6. The method as described in claim 1, characterized in that, Constructing a multi-level and multi-resolution weather forecasting model, and the method further includes: The spatiotemporal scope of weather forecasts is divided into different levels, with each level including different resolutions; Different resolutions are defined across these multiple layers; The target region is divided into descending resolution levels according to its size; Constructing multi-level, multi-resolution weather forecasting models; Weather forecast information is generated based on the weather forecast model.

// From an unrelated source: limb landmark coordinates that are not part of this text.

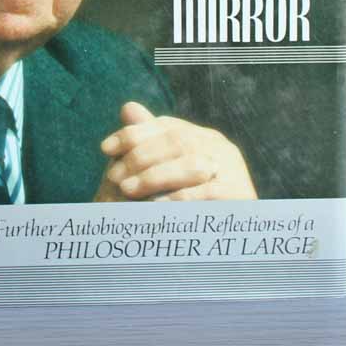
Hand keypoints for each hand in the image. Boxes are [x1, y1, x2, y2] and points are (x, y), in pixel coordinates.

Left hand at [93, 102, 256, 201]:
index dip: (133, 134)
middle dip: (140, 157)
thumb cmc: (187, 204)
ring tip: (126, 189)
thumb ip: (150, 142)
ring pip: (189, 163)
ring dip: (154, 176)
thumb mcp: (164, 171)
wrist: (221, 238)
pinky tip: (154, 206)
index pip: (165, 126)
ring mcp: (232, 168)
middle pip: (177, 141)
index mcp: (202, 137)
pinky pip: (205, 193)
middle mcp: (220, 146)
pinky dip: (177, 198)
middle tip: (113, 176)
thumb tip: (128, 107)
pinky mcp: (240, 193)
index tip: (105, 148)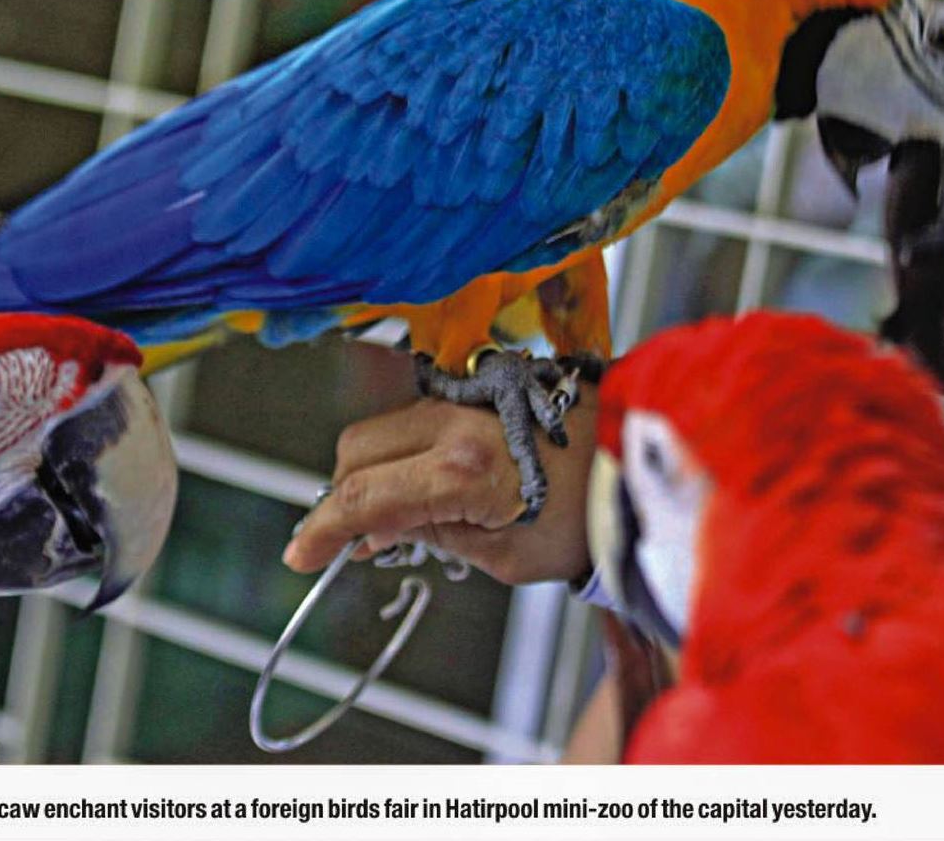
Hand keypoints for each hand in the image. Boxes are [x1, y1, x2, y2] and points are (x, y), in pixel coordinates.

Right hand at [281, 389, 598, 584]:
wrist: (642, 466)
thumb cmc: (586, 522)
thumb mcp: (505, 556)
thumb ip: (433, 535)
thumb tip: (376, 531)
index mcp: (464, 470)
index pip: (364, 498)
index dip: (323, 530)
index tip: (301, 556)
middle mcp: (457, 422)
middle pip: (357, 450)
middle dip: (344, 496)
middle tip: (357, 540)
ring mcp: (466, 398)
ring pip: (382, 428)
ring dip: (374, 470)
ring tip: (399, 516)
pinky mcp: (479, 388)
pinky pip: (416, 415)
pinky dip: (403, 449)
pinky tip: (424, 482)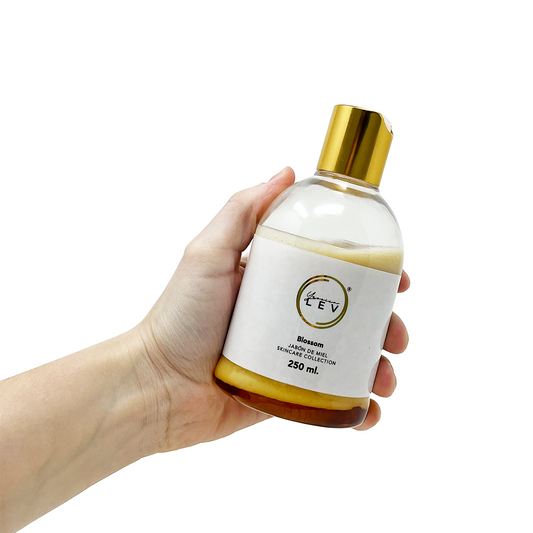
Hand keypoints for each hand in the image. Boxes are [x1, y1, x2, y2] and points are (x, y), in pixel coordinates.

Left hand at [136, 167, 409, 451]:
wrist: (156, 386)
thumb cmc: (179, 316)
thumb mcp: (208, 252)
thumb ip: (243, 210)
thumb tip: (286, 173)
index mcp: (275, 280)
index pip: (335, 270)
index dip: (373, 274)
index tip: (397, 280)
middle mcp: (286, 316)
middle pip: (351, 316)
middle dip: (384, 325)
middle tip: (395, 337)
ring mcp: (288, 356)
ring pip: (348, 358)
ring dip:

7. A weather forecast optimization system based on complex terrain, characterized in that, The system includes: The historical data acquisition module is used to collect topographic data and corresponding historical meteorological data within the target area using meteorological data acquisition equipment. An assessment model building module is used to build a terrain impact assessment model. The topographic impact factor acquisition module is used to input the topographic data and the historical meteorological data into the topographic impact assessment model to acquire N topographic impact factors, wherein the N topographic factors include M labeling information, where M... <N; A weather forecast model building module is used to take the N topographic influencing factors as input data and combine them with real-time meteorological data to build a multi-level, multi-resolution weather forecast model. The multi-level, multi-resolution weather forecast model includes multiple sub-models, and each sub-model corresponds one-to-one with the N topographic influencing factors. A weather forecast information generation module, which is used to generate weather forecast information through the weather forecast model; Furthermore, the system also includes: A topographic impact assessment model construction module is used to: acquire a topographic elevation map of the target area; perform topographic feature clustering on the target area based on the topographic elevation map to obtain a topographic feature set; acquire meteorological information corresponding to the topographic feature set; filter the meteorological information of the topographic feature set according to a preset meteorological threshold to obtain a first topographic feature set, wherein the meteorological information of the first topographic feature set conforms to the preset meteorological threshold; acquire target features, wherein the target features include meteorological time series data and the first topographic feature set, wherein the meteorological time series data and the first topographic feature set correspond one-to-one; and construct a topographic impact assessment model based on the target features, wherein the target features include meteorological time series data and the first topographic feature set.